[Start of Attachment]
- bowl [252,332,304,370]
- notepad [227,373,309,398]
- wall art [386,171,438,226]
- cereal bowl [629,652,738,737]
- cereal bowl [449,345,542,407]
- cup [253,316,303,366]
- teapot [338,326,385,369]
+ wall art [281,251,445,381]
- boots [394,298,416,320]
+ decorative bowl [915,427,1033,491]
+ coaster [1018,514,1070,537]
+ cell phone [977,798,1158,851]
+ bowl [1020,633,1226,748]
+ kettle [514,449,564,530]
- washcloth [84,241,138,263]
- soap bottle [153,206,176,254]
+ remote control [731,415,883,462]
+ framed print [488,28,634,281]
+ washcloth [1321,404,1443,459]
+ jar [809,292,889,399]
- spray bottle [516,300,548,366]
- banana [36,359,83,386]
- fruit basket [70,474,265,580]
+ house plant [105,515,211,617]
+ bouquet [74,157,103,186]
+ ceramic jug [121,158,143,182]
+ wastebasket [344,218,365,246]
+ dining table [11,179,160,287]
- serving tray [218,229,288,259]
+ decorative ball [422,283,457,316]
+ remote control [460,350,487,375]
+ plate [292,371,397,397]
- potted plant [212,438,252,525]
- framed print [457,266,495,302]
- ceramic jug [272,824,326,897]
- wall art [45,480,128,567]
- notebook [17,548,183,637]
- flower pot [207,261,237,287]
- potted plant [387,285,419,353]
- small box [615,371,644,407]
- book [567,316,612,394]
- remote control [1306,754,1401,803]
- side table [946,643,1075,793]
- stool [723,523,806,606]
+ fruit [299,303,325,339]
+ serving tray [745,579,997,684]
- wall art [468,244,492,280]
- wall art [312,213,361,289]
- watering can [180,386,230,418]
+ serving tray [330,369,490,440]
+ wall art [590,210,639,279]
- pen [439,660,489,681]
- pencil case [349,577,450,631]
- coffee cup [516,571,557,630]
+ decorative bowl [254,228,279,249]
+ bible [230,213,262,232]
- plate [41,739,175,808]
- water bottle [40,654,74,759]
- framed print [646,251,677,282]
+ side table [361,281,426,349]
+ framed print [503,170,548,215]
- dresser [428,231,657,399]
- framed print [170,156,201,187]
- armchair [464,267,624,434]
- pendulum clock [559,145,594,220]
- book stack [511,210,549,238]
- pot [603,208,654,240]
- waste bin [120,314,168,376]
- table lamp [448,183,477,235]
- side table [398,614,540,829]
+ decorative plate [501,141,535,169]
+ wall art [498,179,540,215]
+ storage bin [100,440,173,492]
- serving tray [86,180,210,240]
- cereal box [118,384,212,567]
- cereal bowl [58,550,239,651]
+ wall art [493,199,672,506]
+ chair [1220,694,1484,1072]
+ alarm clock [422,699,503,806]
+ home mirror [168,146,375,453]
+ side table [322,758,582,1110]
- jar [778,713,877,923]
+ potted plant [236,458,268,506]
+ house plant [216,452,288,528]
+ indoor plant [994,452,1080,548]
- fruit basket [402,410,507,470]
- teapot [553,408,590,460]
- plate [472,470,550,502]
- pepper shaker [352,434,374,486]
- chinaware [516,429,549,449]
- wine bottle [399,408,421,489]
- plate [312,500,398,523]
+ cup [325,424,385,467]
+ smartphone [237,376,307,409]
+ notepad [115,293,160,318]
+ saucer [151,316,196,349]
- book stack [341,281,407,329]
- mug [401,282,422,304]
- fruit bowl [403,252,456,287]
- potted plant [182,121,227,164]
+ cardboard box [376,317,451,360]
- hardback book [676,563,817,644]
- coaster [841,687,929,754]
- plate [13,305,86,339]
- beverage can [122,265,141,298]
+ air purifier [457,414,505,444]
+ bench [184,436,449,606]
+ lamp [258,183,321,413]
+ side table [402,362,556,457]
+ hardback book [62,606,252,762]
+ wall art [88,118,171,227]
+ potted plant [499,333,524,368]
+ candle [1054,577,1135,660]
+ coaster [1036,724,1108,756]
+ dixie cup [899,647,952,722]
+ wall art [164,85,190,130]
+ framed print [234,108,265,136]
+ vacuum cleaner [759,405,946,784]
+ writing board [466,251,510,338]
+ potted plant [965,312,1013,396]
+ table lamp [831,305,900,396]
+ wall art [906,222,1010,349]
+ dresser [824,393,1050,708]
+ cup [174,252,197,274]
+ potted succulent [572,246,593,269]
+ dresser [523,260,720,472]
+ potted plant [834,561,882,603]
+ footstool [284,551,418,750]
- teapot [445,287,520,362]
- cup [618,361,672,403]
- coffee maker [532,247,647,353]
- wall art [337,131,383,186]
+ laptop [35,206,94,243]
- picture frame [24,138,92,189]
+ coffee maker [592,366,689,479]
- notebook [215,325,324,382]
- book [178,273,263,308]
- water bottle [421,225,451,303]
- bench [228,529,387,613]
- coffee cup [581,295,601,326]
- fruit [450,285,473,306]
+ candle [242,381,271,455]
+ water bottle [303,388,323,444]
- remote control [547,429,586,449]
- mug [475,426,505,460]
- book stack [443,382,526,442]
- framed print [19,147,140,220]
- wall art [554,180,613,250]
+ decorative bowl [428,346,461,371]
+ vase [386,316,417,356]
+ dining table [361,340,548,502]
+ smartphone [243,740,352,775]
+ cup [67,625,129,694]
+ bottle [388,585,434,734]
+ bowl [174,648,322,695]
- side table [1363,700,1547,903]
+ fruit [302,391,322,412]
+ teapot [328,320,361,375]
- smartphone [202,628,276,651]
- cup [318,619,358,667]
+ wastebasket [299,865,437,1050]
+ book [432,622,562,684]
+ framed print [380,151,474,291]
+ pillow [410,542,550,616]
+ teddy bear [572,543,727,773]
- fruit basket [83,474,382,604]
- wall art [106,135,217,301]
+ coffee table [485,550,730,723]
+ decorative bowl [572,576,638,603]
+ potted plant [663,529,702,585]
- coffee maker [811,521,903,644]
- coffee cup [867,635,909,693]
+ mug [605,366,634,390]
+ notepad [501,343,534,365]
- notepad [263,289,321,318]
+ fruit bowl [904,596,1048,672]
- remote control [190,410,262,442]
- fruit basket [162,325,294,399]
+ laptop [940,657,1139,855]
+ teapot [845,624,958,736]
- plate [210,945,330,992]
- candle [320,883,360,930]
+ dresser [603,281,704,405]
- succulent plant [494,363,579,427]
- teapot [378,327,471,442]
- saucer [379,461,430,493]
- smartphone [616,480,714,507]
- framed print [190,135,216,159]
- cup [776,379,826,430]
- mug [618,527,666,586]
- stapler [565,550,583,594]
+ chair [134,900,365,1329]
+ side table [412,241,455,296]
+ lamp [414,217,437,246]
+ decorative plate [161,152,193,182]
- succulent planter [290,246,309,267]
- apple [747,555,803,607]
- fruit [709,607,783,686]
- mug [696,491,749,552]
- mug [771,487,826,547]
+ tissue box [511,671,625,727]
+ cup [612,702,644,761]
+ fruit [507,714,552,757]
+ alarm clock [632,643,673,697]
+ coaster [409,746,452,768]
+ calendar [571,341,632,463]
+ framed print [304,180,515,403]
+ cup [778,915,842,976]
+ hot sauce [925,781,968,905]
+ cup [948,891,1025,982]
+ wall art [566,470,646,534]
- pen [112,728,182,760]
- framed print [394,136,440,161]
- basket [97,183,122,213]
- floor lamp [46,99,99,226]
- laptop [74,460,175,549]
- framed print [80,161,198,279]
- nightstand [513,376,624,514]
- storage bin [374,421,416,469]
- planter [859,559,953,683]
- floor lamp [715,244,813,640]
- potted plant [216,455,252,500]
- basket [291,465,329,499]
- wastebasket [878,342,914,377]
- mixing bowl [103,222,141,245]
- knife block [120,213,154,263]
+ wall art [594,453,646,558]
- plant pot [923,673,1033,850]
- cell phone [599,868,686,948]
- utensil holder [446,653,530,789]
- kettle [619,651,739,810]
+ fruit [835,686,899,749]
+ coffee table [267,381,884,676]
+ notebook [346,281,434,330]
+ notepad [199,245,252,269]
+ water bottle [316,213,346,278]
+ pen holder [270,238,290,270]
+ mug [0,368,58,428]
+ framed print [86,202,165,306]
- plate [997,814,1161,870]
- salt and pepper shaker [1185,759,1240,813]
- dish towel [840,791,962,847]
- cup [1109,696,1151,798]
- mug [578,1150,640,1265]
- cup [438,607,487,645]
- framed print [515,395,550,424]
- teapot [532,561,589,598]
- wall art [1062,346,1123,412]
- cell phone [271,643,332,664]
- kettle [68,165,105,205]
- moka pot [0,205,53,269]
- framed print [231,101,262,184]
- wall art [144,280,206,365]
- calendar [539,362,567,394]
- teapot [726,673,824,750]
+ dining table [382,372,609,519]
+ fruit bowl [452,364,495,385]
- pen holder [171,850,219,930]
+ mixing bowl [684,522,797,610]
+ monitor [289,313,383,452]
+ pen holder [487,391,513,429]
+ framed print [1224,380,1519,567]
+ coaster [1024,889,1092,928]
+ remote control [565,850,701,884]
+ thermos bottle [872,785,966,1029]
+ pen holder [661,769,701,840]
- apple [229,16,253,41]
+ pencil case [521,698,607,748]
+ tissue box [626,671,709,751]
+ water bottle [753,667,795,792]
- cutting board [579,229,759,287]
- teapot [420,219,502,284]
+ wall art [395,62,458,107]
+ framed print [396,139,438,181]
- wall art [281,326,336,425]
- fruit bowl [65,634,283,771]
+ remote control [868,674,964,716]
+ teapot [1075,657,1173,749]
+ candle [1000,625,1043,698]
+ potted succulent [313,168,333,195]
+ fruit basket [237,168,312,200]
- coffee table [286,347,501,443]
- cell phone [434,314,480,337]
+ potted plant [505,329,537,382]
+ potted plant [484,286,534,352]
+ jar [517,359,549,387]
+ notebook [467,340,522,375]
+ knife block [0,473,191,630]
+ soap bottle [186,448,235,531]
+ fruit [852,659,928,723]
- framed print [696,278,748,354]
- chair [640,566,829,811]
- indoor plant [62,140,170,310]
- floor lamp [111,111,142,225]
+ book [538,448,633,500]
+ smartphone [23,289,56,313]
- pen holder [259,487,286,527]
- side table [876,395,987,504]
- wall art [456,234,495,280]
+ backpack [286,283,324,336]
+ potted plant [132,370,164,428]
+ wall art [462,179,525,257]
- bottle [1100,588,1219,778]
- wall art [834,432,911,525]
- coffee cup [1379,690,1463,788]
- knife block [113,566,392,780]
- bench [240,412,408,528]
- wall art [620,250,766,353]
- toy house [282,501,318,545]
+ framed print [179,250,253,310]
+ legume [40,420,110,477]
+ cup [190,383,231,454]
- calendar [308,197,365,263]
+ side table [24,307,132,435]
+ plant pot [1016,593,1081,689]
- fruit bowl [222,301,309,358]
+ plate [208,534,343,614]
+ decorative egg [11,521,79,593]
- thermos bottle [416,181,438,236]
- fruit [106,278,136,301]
[End of Attachment]
#### [Description of the task]
From the records above, print exactly the lines that run from the line with "- knife block [113,566,392,780]" to the line with "- fruit bowl [222,301,309,358]", inclusive.

#### [Task answer]
- knife block [113,566,392,780]
- bench [240,412,408,528]
- wall art [620,250,766,353]
- toy house [282,501,318,545]
+ framed print [179,250,253,310]
+ legume [40,420,110,477]
+ cup [190,383,231,454]
- calendar [308,197,365,263]
+ side table [24,307,132,435]
+ plant pot [1016,593,1081,689]
- fruit bowl [222,301,309,358]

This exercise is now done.